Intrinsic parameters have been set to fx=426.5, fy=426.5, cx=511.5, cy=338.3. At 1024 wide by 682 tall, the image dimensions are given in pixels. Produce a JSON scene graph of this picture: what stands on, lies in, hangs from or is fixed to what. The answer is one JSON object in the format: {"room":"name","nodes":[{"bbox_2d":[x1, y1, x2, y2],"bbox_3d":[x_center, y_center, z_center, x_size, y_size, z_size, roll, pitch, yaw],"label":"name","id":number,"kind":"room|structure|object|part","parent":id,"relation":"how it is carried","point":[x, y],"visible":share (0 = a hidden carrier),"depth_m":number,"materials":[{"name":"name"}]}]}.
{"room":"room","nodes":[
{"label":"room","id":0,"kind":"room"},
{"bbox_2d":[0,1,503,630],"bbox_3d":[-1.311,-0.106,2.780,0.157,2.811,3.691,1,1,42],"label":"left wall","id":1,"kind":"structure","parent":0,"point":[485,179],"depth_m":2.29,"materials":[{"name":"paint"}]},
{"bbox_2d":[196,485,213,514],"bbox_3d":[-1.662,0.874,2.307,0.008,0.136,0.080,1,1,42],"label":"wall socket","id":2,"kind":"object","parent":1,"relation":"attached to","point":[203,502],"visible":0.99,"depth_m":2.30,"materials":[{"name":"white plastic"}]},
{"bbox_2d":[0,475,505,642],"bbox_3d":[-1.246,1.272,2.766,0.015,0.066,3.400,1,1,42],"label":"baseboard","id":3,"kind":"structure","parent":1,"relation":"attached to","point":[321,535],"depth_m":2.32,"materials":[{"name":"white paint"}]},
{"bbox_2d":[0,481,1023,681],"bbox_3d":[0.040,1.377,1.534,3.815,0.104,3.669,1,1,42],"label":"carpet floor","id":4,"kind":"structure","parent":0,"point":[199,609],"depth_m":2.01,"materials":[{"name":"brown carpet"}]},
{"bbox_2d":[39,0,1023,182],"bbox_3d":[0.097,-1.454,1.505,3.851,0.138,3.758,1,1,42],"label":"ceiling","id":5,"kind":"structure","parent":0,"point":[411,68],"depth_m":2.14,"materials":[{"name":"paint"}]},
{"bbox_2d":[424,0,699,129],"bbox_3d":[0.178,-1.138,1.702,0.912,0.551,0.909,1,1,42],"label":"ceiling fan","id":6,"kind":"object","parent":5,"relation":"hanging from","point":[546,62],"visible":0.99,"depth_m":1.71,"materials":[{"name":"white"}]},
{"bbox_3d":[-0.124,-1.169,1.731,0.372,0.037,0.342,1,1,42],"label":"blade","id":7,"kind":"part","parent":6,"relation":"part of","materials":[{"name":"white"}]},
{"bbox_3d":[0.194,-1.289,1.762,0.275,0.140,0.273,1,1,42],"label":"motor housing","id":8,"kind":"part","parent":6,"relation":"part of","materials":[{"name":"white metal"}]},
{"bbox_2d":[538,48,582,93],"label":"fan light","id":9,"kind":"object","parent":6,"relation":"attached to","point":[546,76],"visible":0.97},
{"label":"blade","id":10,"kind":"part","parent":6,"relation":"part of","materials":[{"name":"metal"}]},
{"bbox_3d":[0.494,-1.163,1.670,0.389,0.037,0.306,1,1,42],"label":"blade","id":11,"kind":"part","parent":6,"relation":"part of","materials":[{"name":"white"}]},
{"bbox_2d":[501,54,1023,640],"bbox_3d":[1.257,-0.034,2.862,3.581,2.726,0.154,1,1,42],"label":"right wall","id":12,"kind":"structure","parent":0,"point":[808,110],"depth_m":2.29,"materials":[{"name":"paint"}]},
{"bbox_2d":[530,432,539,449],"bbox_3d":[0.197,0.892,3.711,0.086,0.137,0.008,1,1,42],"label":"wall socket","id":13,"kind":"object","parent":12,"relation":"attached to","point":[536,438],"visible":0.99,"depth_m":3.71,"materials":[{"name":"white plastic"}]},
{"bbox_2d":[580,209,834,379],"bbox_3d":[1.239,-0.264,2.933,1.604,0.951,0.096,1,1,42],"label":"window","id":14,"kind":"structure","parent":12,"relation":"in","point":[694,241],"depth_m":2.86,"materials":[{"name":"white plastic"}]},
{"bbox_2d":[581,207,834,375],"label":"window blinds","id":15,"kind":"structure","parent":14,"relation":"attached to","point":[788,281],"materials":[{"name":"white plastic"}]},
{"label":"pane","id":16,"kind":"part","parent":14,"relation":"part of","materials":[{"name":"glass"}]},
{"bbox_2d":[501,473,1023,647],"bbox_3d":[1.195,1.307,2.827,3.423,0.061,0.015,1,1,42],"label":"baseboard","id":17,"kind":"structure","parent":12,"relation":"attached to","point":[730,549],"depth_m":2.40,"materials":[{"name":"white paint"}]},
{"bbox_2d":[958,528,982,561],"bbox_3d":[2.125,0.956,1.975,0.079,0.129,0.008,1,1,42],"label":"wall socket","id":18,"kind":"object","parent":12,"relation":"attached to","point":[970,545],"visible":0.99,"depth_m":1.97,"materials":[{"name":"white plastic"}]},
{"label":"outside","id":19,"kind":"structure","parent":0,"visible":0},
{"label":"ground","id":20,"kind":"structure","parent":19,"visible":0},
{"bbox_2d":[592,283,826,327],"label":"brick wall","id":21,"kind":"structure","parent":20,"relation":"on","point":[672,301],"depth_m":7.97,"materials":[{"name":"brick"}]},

EXERCISE DIRECTIONS:
Word for word, return all of the records.

EXPECTED ANSWER:
Intrinsic parameters have been set to fx=426.5, fy=426.5, cx=511.5, cy=338.3. At 1024 wide by 682 tall, the image dimensions are given in pixels. Produce a JSON scene graph of this picture: what stands on, lies in, hangs from or is fixed to what. The answer is one JSON object in the format: {"room":"name","nodes":[{"bbox_2d":[x1, y1, x2, y2],"bbox_3d":[x_center, y_center, z_center, x_size, y_size, z_size, roll, pitch, yaw],"label":"name","id":number,"kind":"room|structure|object|part","parent":id,"relation":"how it is carried","point":[x, y],"visible":share (0 = a hidden carrier),"depth_m":number,"materials":[{"name":"name"}]}]}.
{"room":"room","nodes":[
{"label":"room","id":0,"kind":"room"},
{"bbox_2d":[0,1,503,630],"bbox_3d":[-1.311,-0.106,2.780,0.157,2.811,3.691,1,1,42],"label":"left wall","id":1,"kind":"structure","parent":0,"point":[485,179],"depth_m":2.29,"materials":[{"name":"paint"}]},
{"bbox_2d":[196,485,213,514],"bbox_3d":[-1.662,0.874,2.307,0.008,0.136,0.080,1,1,42],"label":"wall socket","id":2,"kind":"object","parent":1,"relation":"attached to","point":[203,502],"visible":0.99,"depth_m":2.30,"materials":[{"name":"white plastic"}]},
{"bbox_2d":[0,475,505,642],"bbox_3d":[-1.246,1.272,2.766,0.015,0.066,3.400,1,1,42],"label":"baseboard","id":3,"kind":"structure","parent":1,"relation":"attached to","point":[321,535],"depth_m":2.32,"materials":[{"name":"white paint"}]},
{"bbox_2d":[0,481,1023,681],"bbox_3d":[0.040,1.377,1.534,3.815,0.104,3.669,1,1,42],"label":"carpet floor","id":4,"kind":"structure","parent":0,"point":[199,609],"depth_m":2.01,"materials":[{"name":"brown carpet"}]},
{"bbox_2d":[39,0,1023,182],"bbox_3d":[0.097,-1.454,1.505,3.851,0.138,3.758,1,1,42],"label":"ceiling","id":5,"kind":"structure","parent":0,"point":[411,68],"depth_m":2.14,"materials":[{"name":"paint"}]},
{"bbox_2d":[424,0,699,129],"bbox_3d":[0.178,-1.138,1.702,0.912,0.551,0.909,1,1,42],"label":"ceiling fan","id":6,"kind":"object","parent":5,"relation":"hanging from","point":[546,62],"visible":0.99,"depth_m":1.71,"materials":[{"name":"white"}]},
{"bbox_3d":[-0.124,-1.169,1.731,0.372,0.037,0.342,1,1,42],"label":"blade","id":7,"kind":"part","parent":6,"relation":"part of","materials":[{"name":"white"}]},
{"bbox_3d":[0.194,-1.289,1.762,0.275,0.140,0.273,1,1,42],"label":"motor housing","id":8,"kind":"part","parent":6,"relation":"part of","materials":[{"name":"white metal"}]},
{"bbox_2d":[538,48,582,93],"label":"fan light","id":9,"kind":"object","parent":6,"relation":"attached to","point":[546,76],"visible":0.97},
{"label":"blade","id":10,"kind":"part","parent":6,"relation":"part of","materials":[{"name":"metal"}]},
{"bbox_3d":[0.494,-1.163,1.670,0.389,0.037,0.306,1,1,42],"label":"blade","id":11,"kind":"part","parent":6,"relation":"part of","materials":[{"name":"white"}]},
{"bbox_2d":[501,54,1023,640],"bbox_3d":[1.257,-0.034,2.862,3.581,2.726,0.154,1,1,42],"label":"right wall","id":12,"kind":"structure","parent":0,"point":[808,110],"depth_m":2.29,"materials":[{"name":"paint"}]},
{"bbox_2d":[530,432,539,449],"bbox_3d":[0.197,0.892,3.711,0.086,0.137,0.008,1,1,42],"label":"wall socket","id":13,"kind":"object","parent":12,"relation":"attached to","point":[536,438],"visible":0.99,"depth_m":3.71,"materials":[{"name":"white plastic"}]},
{"bbox_2d":[580,209,834,379],"bbox_3d":[1.239,-0.264,2.933,1.604,0.951,0.096,1,1,42],"label":"window","id":14,"kind":"structure","parent":12,"relation":"in","point":[694,241],"depth_m":2.86,"materials":[{"name":"white plastic"}]},
{"bbox_2d":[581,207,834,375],"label":"window blinds","id":15,"kind":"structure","parent":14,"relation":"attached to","point":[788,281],"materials":[{"name":"white plastic"}]},
{"label":"pane","id":16,"kind":"part","parent":14,"relation":"part of","materials":[{"name":"glass"}]},
{"bbox_2d":[501,473,1023,647],"bbox_3d":[1.195,1.307,2.827,3.423,0.061,0.015,1,1,42],"label":"baseboard","id":17,"kind":"structure","parent":12,"relation":"attached to","point":[730,549],"depth_m":2.40,"materials":[{"name":"white paint"}]},
{"bbox_2d":[958,528,982,561],"bbox_3d":[2.125,0.956,1.975,0.079,0.129,0.008,1,1,42],"label":"wall socket","id":18,"kind":"object","parent":12,"relation":"attached to","point":[970,545],"visible":0.99,"depth_m":1.97,"materials":[{"name":"white plastic"}]},
{"label":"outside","id":19,"kind":"structure","parent":0,"visible":0},
{"label":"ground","id":20,"kind":"structure","parent":19,"visible":0},
{"bbox_2d":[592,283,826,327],"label":"brick wall","id":21,"kind":"structure","parent":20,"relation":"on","point":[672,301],"depth_m":7.97,"materials":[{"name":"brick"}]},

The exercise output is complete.